[Dataset entries]
Segment Open

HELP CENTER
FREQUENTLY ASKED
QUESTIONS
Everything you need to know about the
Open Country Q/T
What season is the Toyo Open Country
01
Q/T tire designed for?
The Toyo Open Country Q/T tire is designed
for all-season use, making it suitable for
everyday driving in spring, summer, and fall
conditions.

Segment Closed

* _EXERCISE OBJECTIVE_: While keeping every line the same, please copy out all the records.

* _ANSWER TO THIS PROBLEM_:
HELP CENTER
FREQUENTLY ASKED
QUESTIONS
Everything you need to know about the
Open Country Q/T
What season is the Toyo Open Country
01
Q/T tire designed for?
The Toyo Open Country Q/T tire is designed
for all-season use, making it suitable for
everyday driving in spring, summer, and fall
conditions.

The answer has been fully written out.